Thanks for the regex tip. You can see that I started to use that mentality for the quotes [^"?]+. Sometimes, I am just not sure which is better. In generally, it seems it is always better to tell it what NOT to matcher rather than to tell it just to be non-greedy?
"In generally, it seems it is always better to tell it what NOT to matcher rather than to tell it just to be non-greedy?"
If it's possible to use such a pattern, then yes, typically. The reason ".+?\?" is slower is that the dot matches the question mark, so when using it with lazy repetition like that, the regex engine matches just one character at a time and backtracks after each step. If you use "[^?]+\?", the regex engine greedily matches everything up to a question mark in one step, and since it's then followed by a question mark (which wasn't allowed in the previous part), no backtracking is required. So less steps, and less backtracking.
The impact of this change would probably be tiny, but lazy repetition in the wrong hands is a performance SNAFU or even server crash waiting to happen (this sort of thing is possible without lazy repetition, but such quantifiers make it easier to trigger catastrophic backtracking). These kinds of problems are usually easy to fix (e.g., throw an atomic group [or a faked one... see http://badassery.blogspot.com/2007/04/faking-atomic-groups.html ] around problematic segments), but generally I try to write regexes to be as efficient as possible (within reason, since optimizations which take advantage of language-specific engine implementations can make a simple regex much less readable, which I don't generally agree with).

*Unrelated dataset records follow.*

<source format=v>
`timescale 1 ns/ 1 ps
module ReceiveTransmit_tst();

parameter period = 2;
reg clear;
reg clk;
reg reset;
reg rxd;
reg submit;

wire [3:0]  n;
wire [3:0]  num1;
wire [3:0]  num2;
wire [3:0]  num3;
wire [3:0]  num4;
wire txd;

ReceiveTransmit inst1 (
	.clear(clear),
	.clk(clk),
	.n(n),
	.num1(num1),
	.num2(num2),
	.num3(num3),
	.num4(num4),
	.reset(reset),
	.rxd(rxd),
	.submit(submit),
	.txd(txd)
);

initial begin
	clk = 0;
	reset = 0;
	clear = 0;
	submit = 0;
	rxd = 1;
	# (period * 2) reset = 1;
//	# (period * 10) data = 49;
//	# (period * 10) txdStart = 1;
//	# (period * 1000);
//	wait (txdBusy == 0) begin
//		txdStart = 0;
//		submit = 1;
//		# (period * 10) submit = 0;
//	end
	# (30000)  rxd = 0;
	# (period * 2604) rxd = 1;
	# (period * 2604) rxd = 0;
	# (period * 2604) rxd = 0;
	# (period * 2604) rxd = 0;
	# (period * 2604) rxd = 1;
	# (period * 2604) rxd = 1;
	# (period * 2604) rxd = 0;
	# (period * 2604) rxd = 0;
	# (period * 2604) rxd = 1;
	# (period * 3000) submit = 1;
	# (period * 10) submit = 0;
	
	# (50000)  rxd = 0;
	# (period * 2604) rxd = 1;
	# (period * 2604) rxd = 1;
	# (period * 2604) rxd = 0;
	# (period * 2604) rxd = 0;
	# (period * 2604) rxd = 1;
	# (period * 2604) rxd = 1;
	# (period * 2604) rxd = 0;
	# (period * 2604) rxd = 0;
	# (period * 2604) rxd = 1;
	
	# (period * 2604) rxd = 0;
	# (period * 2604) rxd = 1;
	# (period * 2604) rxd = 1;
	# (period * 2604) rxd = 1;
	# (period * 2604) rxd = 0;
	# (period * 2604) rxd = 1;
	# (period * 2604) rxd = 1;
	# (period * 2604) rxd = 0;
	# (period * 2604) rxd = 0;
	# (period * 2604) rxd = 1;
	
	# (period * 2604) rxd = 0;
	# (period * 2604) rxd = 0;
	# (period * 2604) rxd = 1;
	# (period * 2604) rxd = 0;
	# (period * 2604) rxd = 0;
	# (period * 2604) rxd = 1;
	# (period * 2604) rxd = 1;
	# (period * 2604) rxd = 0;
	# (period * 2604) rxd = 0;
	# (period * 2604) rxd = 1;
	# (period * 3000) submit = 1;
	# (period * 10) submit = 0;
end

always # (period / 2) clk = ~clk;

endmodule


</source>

One other minor point you seem to have missed is that href is also an attribute that link tags use mainly for including CSS files which would almoast certainly be included in the page and should really be modified ;)
That makes a lot of sense. I think I should just break down and get RegEx Buddy cause I think you said that walks you through the steps, right? I am still not wrapping my head properly around atomic groups and/or possessive quantifiers... just gotta rock some examples to drive it home. I saw your post a while back and it looks very cool.

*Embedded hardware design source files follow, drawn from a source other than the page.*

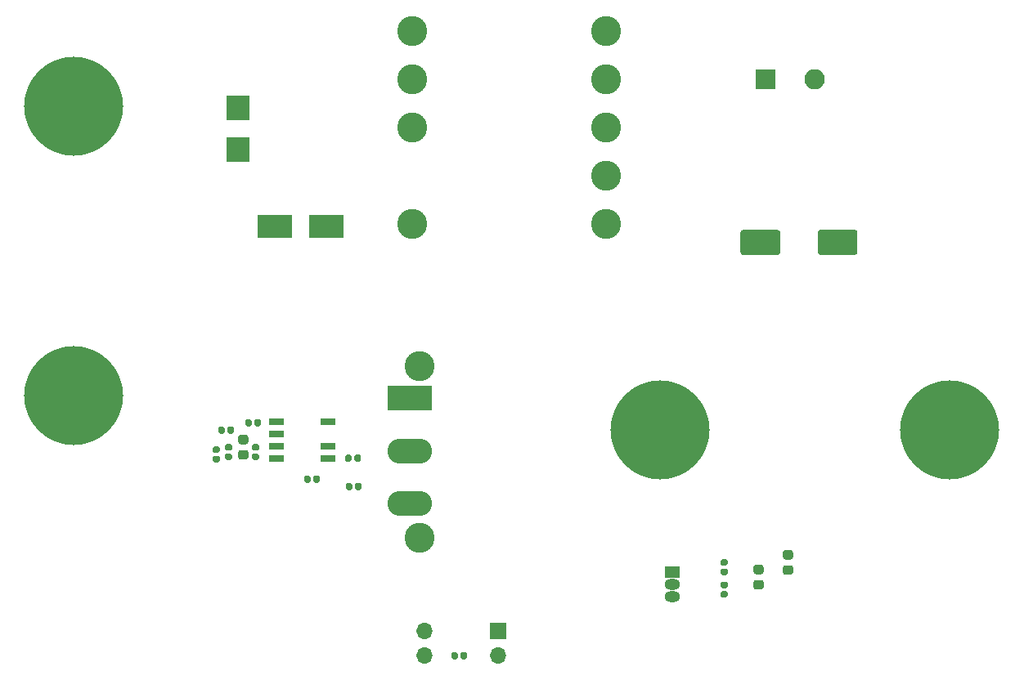
<source format=gbr>
%TF.GenerationSoftware,KiCad,Pcbnew,(5.1.6)-1*%
%TF.CreationDate,2020-06-23T23:46:23+03:00*%
%TF.ProjectId,flyback,666c7962-6163-46b2-9e6b-696361645f70,rev?*%
%TF.SameCoordinates,Original*%
%TF.FileFunction,Soldermask,Top*%
%TF.FilePolarity,Negative*%
%FSLAX46Y46*%
G04 Gerber Fmt 4.6, Leading zero omitted, Abs format (unit mm)*
G04 Created by KiCad (PCBNEW (5.1.6)-1) date 2020-06-23 23:46:23*
%MOMM*%
%LPD*%
G01*
G04 APERTURE LIST*
%ADD10C,3.100000*%
%ADD11O,2.100000X2.100000*%
%ADD12R,2.100000X2.100000*%
%ADD13R,1.600000X1.150000*%
%ADD14O,1.600000X1.150000*%
%ADD15R,2.400000X2.600000*%
%ADD16R,3.600000X2.400000*%
%ADD17C,10.260000*%
%ADD18R,1.650000X0.700000*%
%ADD19O,1.700000X1.700000*%
%ADD20R,1.700000X1.700000*%
%ADD21O,4.600000X2.600000*%
%ADD22R,4.600000X2.600000*%
G04 APERTURE END LIST*
%TO.C,C1*%
G36*
G01*
X196456000Y-96576500D02*
X196456000Y-96971500D01*
G75*
G02*
X196283500Y-97144000I-172500J0D01*
G01*
X195938500Y-97144000D01*
G75*
G02*
X195766000Y-96971500I0J172500D01*
G01*
X195766000Y-96576500D01*
G75*
G02*
X195938500Y-96404000I172500J0D01*
G01*
X196283500Y-96404000D01*
G75*
G02*
X196456000Y-96576500I0J-172500D01*
G01*
G37*
G36*
G01*
X197426000Y-96576500D02*
X197426000Y-96971500D01*
G75*
G02*
X197253500Y-97144000I-172500J0D01*
G01*
X196908500Y-97144000D01*
G75*
G02*
X196736000Y-96971500I0J172500D01*
G01*
X196736000Y-96576500D01*
G75*
G02*
X196908500Y-96404000I172500J0D01*
G01*
X197253500Y-96404000D01*
G75*
G02*
X197426000Y-96576500I0J-172500D01*
G01*
G37*
%TD*%
D10*
%TO.C,HS1*%
X192532000Y-84592000D03*
X192532000Y-66792000D03*
%TD*%
D11*
%TO.C,D5*%
X233426000Y-37084000D03*
D12*
X228346000Y-37084000D03*
%TD*%
%TO.C,RVS1*%
G36*
G01*
X172606000Y-73603500D02*
X172606000Y-73208500D01*
G75*
G02*
X172778500Y-73036000I172500J0D01*
G01*
X173123500Y-73036000D01*
G75*
G02*
X173296000Y-73208500I0J-172500D01*
G01*
X173296000Y-73603500D01*
G75*
G02*
X173123500Y-73776000I-172500J0D01*
G01*
X172778500Y-73776000D01*
G75*
G02*
X172606000Y-73603500I0J172500D01*
G01*
G37*
G36*
G01*
X171636000Y-73603500D02*
X171636000Y-73208500D01*
G75*
G02*
X171808500Y-73036000I172500J0D01*
G01*
X172153500Y-73036000D01*
G75*
G02*
X172326000Y-73208500I0J-172500D01*
G01*
X172326000Y-73603500D01*
G75*
G02*
X172153500Y-73776000I-172500J0D01*
G01*
X171808500Y-73776000D01*
G75*
G02*
X171636000Y-73603500I0J172500D01*
G01*
G37*
%TD*%
%TO.C,RLC1*%
G36*
G01*
X185468000Y-76129500D02*
X185468000Y-76524500D01*
G75*
G02*
X185295500Y-76697000I-172500J0D01*
G01*
X184950500Y-76697000D01*
G75*
G02*
X184778000Y-76524500I0J172500D01*
G01*
X184778000Y-76129500D01*
G75*
G02*
X184950500Y-75957000I172500J0D01*
G01*
X185295500Y-75957000D01*
G75*
G02*
X185468000Y-76129500I0J-172500D01*
G01*
G37*
G36*
G01*
X186438000Y-76129500D02*
X186438000Y-76524500D01*
G75*
G02*
X186265500Y-76697000I-172500J0D01*
G01*
X185920500Y-76697000D01*
G75*
G02*
X185748000Y-76524500I0J172500D01*
G01*
X185748000Y-76129500D01*
G75*
G02*
X185920500Y-75957000I172500J0D01*
G01*
X186265500Y-75957000D01*
G75*
G02*
X186438000Y-76129500I0J-172500D01*
G01*
G37*
%TD*%
%TO.C,RFB3*%
G36*
G01*
X172917500Y-75552000D02*
X172522500Y-75552000D01*
G75*
G02*
X172350000Y-75379500I0J172500D01*
G01*
X172350000Y-75034500D01*
G75*
G02*
X172522500Y-74862000I172500J0D01*
G01*
X172917500Y-74862000D01*
G75*
G02*
X173090000Y-75034500I0J-172500D01*
G01*
X173090000Y-75379500D01*
G75*
G02*
X172917500Y-75552000I-172500J0D01*
G01*
G37*
G36*
G01*
X172917500Y-76522000D02*
X172522500Y-76522000D01*
G75*
G02*
X172350000Y-76349500I0J172500D01*
G01*
X172350000Y-76004500D01*
G75*
G02*
X172522500Y-75832000I172500J0D01*
G01*
X172917500Y-75832000D01*
G75*
G02*
X173090000Y-76004500I0J-172500D01*
G01*
X173090000Y-76349500D01*
G75*
G02*
X172917500Y-76522000I-172500J0D01*
G01*
G37*
%TD*%
D13*
%TO.C,U3*%
X218694000Y-88138000D03*
D14*
X218694000Y-90678000D03*
X218694000Y-89408000D03*
%TD*%
%TO.C,Cout1*%
G36*
G01*
X229825000Y-52935000D02*
X229825000Y-55015000D01*
G75*
G02*
X229565000Y-55275000I-260000J0D01*
G01*
X225985000Y-55275000D01*
G75*
G02*
X225725000Y-55015000I0J260000D01*
G01*
X225725000Y-52935000D01*
G75*
G02*
X225985000Y-52675000I260000J0D01*
G01*
X229565000Y-52675000D01*
G75*
G02*
X229825000Y-52935000I0J-260000D01*
G01*
G37*
G36*
G01*
X237825000Y-52935000D02*
X237825000Y-55015000D01*
G75*
G02*
X237565000Y-55275000I-260000J0D01*
G01*
X233985000Y-55275000D01*
G75*
G02*
X233725000Y-55015000I0J260000D01*
G01*
X233725000Y-52935000D01*
G75*
G02*
X233985000Y-52675000I260000J0D01*
G01*
X237565000Y-52675000D01*
G75*
G02*
X237825000Y-52935000I0J-260000D01*
G01*
G37*
%TD*%
D15*
%TO.C,Dclamp1*%
X173736000Y-40014000D03*
X173736000Y-44314000D03*
%TD*%
D16*
%TO.C,D1*%
X182880000Y-52324000D03*
X177480000Y-52324000D03*
%TD*%
D17*
%TO.C,J1*%
X217424000Y-73406000D03*
X247394000Y-73406000D03*
%TD*%
%TO.C,J2*%
X156718000Y-69850000D03*
X156718000Y-39880000D03*
%TD*%
%TO.C,RFB2*%
G36*
G01*
X227302750Y-87371000D02*
X227865250Y-87371000D01*
G75*
G02*
X228109000Y-87614750I0J-243750D01*
G01*
X228109000Y-88102250D01*
G75*
G02*
X227865250Y-88346000I-243750J0D01*
G01*
X227302750Y-88346000D01*
G75*
G02*
X227059000Y-88102250I0J243750D01*
G01*
X227059000Y-87614750D01*
G75*
G02*
X227302750Y-87371000I243750J0D01*
G01*
G37*
G36*
G01*
X227302750Y-88946000D02*
X227865250Y-88946000D01*
G75*
G02*
X228109000Y-89189750I0J-243750D01*
G01*
X228109000Y-89677250D01*
G75*
G02*
X227865250Y-89921000I-243750J0D01*
G01*
X227302750Y-89921000D01*
G75*
G02*
X227059000Y-89677250I0J243750D01*
G01*
X227059000Y-89189750D01*
G75*
G02*
X227302750Y-88946000I243750J0D01*
G01*
G37*
%TD*%
%TO.C,RFB1*%
G36*
G01*
X230350750Y-85847000D02*
X230913250Y-85847000D01*
G75*
G02*
X231157000Y-86090750I0J-243750D01*
G01*
X231157000Y-86578250D01*
G75*
G02*
X230913250Y-86822000I-243750J0D01*
G01*
X230350750Y-86822000D01*
G75*
G02*
X230107000Y-86578250I0J243750D01*
G01*
X230107000Y-86090750D01*
G75*
G02*
X230350750Y-85847000I243750J0D01*
G01*
G37*
G36*
G01*
X230350750Y-87422000D02*
X230913250Y-87422000D01*
G75*
G02*
X231157000Y-87665750I0J-243750D01*
G01*
X231157000Y-88153250D01*
G75*
G02*
X230913250Y-88397000I-243750J0D01*
G01*
X230350750Y-88397000D01*
G75*
G02*
X230107000Y-88153250I0J243750D01*
G01*
X230107000Y-87665750D01*
G75*
G02*
X230350750Y-87422000I243750J0D01*
G01*
G37*
%TD*%
%TO.C,RFB4*%
G36*
G01*
X175316500Y-75832000D02*
X175711500Y-75832000D01*
G75*
G02*
X175884000Y-76004500I0J-172500D01*
G01*
X175884000Y-76349500D01*
G75*
G02*
X175711500Y-76522000I-172500J0D01*
G01*
X175316500Y-76522000D01*
G75*
G02*
X175144000Y-76349500I0J172500D01*
G01*
X175144000Y-76004500D01*
G75*
G02*
X175316500Y-75832000I172500J0D01*
G01*
G37*
G36*
G01*
X175316500Y-74862000D02*
X175711500Y-74862000D01*
G75*
G02*
X175884000Y-75034500I0J-172500D01*
G01*
X175884000Y-75379500D01*
G75*
G02*
X175711500Y-75552000I-172500J0D01*
G01*
X175316500Y-75552000D01*
G75*
G02*
X175144000Y-75379500I0J172500D01*
G01*
X175144000Y-75034500D01*
G75*
G02*
X175316500Y-74862000I172500J0D01*
G01*
G37*
%TD*%
%TO.C,RVS2*%
G36*
G01*
X173962750Y-75484000D02*
X174525250Y-75484000D01*
G75*
G02*
X174769000Y-75727750I0J-243750D01*
G01*
X174769000Y-76215250D01*
G75*
G02*
X174525250Y-76459000I-243750J0D01*
G01*
X173962750Y-76459000D01*
G75*
G02*
X173719000Y-76215250I0J243750D01*
G01*
X173719000Y-75727750D01*
G75*
G02*
X173962750Y-75484000I243750J0D01*
G01*
G37*
G36*
G01*
X173962750Y-73909000D02*
X174525250Y-73909000D01*
G75*
G02*
X174769000Y-74152750I0J-243750D01*
G01*
X174769000Y-74640250D01*
G75*
G02*
X174525250Y-74884000I-243750J0D01*
G01*
X173962750Y-74884000D01*
G75*
G02*
X173719000Y-74640250I0J243750D01*
G01*
X173719000Y-74152750D01*
G75*
G02*
X173962750Y-73909000I243750J0D01*
G01*
G37*
%TD*%
%TO.C,CFB1*%
G36*
G01*
X171647500Y-75783000D02*
X171252500Y-75783000D01*
G75*
G02*
X171080000Y-75610500I0J172500D01*
G01*
X171080000Y-75265500D01*
G75*
G02*
X171252500Y-75093000I172500J0D01*
G01*
X171647500Y-75093000D01*
G75*
G02*
X171820000Y-75265500I0J-172500D01*
G01*
X171820000Y-75610500D01*
G75*
G02*
X171647500Y-75783000I-172500J0D01*
G01*
G37*
G36*
G01*
X171647500Y-76753000D02*
X171252500Y-76753000D01*
G75*
G02*
X171080000Y-76580500I0J172500D01*
G01*
X171080000Y-76235500D01*
G75*
G02*
X171252500Y-76063000I172500J0D01*
G01*
X171647500Y-76063000D01*
G75*
G02*
X171820000Y-76235500I0J-172500D01*
G01*
X171820000Y-76580500D01*
G75*
G02*
X171647500Y-76753000I-172500J0D01*
G01*
G37*
%TD*%
D18*
%TO.C,U2*%
X183040000Y-72517000D03*
X183040000Y-75057000D03*
X183040000Y-76327000D03*
X177640000Y-76327000D03*
X177640000Y-75057000D03*
X177640000Y-73787000D03*
X177640000Y-72517000D03*
%TD*%
D10*
%TO.C,T1*%
X211770000Y-52070000D03*
X211770000Y-47070000D03*
X211770000Y-42070000D03*
X211770000Y-37070000D03*
X211770000Y-32070000D03*
X191770000Y-32070000D03*
X191770000Y-37070000D03*
X191770000Y-42070000D03*
X191770000Y-52070000D03*
%TD*%
D19*
%TO.C,U1*%
X193040000Y-94234000D03*
X200660000Y-96774000D03*
X193040000Y-96774000D03*
D20*
X200660000Y-94234000D03*
%TD*%
%TO.C,RCS1*%
G36*
G01*
X185534000Y-79050500D02*
X185534000Y-79445500D01*
G75*
G02*
X185361500Y-79618000I-172500J0D01*
G01*
X185016500Y-79618000D01*
G75*
G02*
X184844000Y-79445500I0J172500D01*
G01*
X184844000Y-79050500D01*
G75*
G02*
X185016500Y-78878000I172500J0D01*
G01*
X185361500Y-78878000D01*
G75*
G02*
X185534000Y-79050500I0J-172500D01*
G01*
G37*
G36*
G01*
X186504000Y-79050500D02*
X186504000Y-79445500D01*
G75*
G02*
X186331500Y-79618000I-172500J0D01*
G01*
X185986500Y-79618000D01*
G75*
G02*
X185814000Y-79445500I0J172500D01*
G01*
X185814000Y-79050500D01*
G75*
G02*
X185986500Y-78878000I172500J0D01*
G01*
X186331500Y-78878000D01*
G75*
G02*
X186504000Y-79050500I0J-172500D01*
G01*
G37*
%TD*%
D21*
%TO.C,M1*%
X191516000Y-81004000D03*
X191516000Y-75554000D03*
D22*
X191516000Y-70104000D03*
%TD*%
%TO.C,Cz1*%
G36*
G01*
X223830500Y-86777000D02*
X224225500Y-86777000D01*
G75*
G02*
X224398000Y-86949500I0J-172500D01*
G01*
X224398000Y-87294500D01*
G75*
G02*
X224225500Y-87467000I-172500J0D01*
G01*
X223830500Y-87467000D01*
G75*
G02*
X223658000Y-87294500I0J172500D01*
G01*
X223658000Y-86949500D01*
G75*
G02*
X223830500Y-86777000I172500J0D01*
G01*
G37*
G36*
G01*
X223830500Y-87747000D02*
X224225500Y-87747000D01*
G75*
G02*
X224398000Y-87919500I0J-172500D01*
G01*
X224398000Y-88264500D01*
G75*
G02*
X224225500Y-88437000I-172500J0D01*
G01*
X223830500Y-88437000D01*
G75*
G02*
X223658000Y-88264500I0J172500D01*
G01*
X223658000Y-87919500D01*
G75*
G02*
X223830500Y-87747000I172500J0D01*
G01*
G37*
%TD*%
%TO.C,Cvdd1*%
G36*
G01*
X175120000Y-72446500D02*
X175120000Y-72841500D01*
G75*
G02*
X174947500Y-73014000I-172500J0D01*
G01*
X174602500Y-73014000D01*
G75*
G02*
X174430000Y-72841500I0J172500D01*
G01*
X174430000Y-72446500D01*
G75*
G02*
X174602500Y-72274000I172500J0D01*
G01*
X174947500Y-72274000D01*
G75*
G02*
X175120000Y-72446500I0J-172500D01*
G01*
G37*
G36*
G01*
X176090000Y-72446500D02*
X176090000Y-72841500D01*
G75*
G02*
X175917500Y-73014000I-172500J0D01*
G01*
X175572500Y-73014000D01*
G75*
G02*
X175400000Y-72841500I0J172500D01*
G01*
X175400000Y-72446500D01*
G75*
G02*
X175572500Y-72274000I172500J0D01*
G01*
X175917500Y-72274000D01*
G75*
G02*
X176090000Y-72446500I0J-172500D01*
G01*
G37*
%TD*%
%TO.C,Css431*%
G36*
G01*
X224225500Y-90769000D02*
X223830500Y-90769000D01*
G75*
G02*
X223658000Y-90596500I0J172500D01*
G01*
X223658000Y-90251500D01*
G75*
G02*
X223830500Y-90079000I172500J0D01*
G01*
X224225500Y-90079000D01*
G75*
G02*
X224398000Y-90251500I0J-172500D01*
G01*
X224398000Y-90596500D01*
G75*
G02*
X224225500Y-90769000I-172500J0D01*
G01*
G37*
G36*
G01*
X224225500Y-89799000D02*
X223830500Y-89799000D01*
G75*
G02*
X223658000Y-89626500I0J172500D01*
G01*
X223658000Y-89281500D01*
G75*
G02*
X223830500Y-89109000I172500J0D01*
G01*
X224225500Y-89109000D01*
G75*
G02*
X224398000Y-89281500I0J-172500D01*
G01*
X224398000Y-89626500D01*
G75*
G02*
X224225500Y-89799000I-172500J0D01*
G01*
G37*
%TD*%
%TO.C,Ccs1*%
G36*
G01*
X181216000Y-78288500D02*
X181216000Y-78683500D01*
G75*
G02*
X181043500Y-78856000I-172500J0D01*
G01*
X180698500Y-78856000D01*
G75*
G02*
X180526000Y-78683500I0J172500D01*
G01*
X180526000Y-78288500D01*
G75*
G02*
X180698500Y-78116000I172500J0D01*
G01*
X181043500Y-78116000D01*
G75*
G02*
X181216000Y-78288500I0J-172500D01*
G01*
G37*
G36*
G01*
X182186000Y-78288500D02*
X182186000Y-78683500D01*
G75*
G02*
X182013500Y-78856000I-172500J0D01*
G01*
X181668500Y-78856000D01*
G75*
G02*
X181496000Y-78683500I0J172500D01*
G01*
X181496000Y-78288500D01*
G75*
G02*
X181668500Y-78116000I172500J0D01*
G01*
X182013500Y-78116000D01*
G75*
G02*
X182186000Y-78288500I0J-172500D01*
G01*
G37*
%TD*%
M02*

</source>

Damn you! ;) I have addressed your issue (but not dealt with it).
Here is a different approach that covers more of the use cases:
This uses a Java patterns / matcher to loop over the matched URLs and examine them each at time. This is easier to me than making a more complicated regular expression. However, Steve, if you are game and perhaps you can alter the first attempt (this one) and alter the regular expression to handle the other use cases - I demand satisfaction (throwing down the gauntlet).
Regarding RegexBuddy, yeah, it can show you all the steps its engine takes to match or fail a pattern using its so-called debugger (I've learned a lot by studying the results from this). I'm a big RegexBuddy evangelist (I love its debugger, real-time matching, and wide regex feature support, and there are plenty of other useful features), but for those interested in a free yet still very solid regex assistant app I'd recommend Expresso ( http://www.ultrapico.com/Expresso.htm ), which uses the .NET library's regex engine.
By the way, just to be clear about what I meant earlier regarding taking advantage of language-specific engine implementations, I meant exploiting optimizations built into certain regex engines, not engine-specific features. I'll readily make use of features available, but I tend to avoid some more specific things (e.g., with some engines "aa*" is faster than "a+", and "(?=c)cat|cap" is faster than "cap|cat").
I'll take a look at your other thread. I'm always down for a regex challenge. :-)
Wow, this has saved us a day's development time and works like a dream - thank you so much.
Glad to help my man :)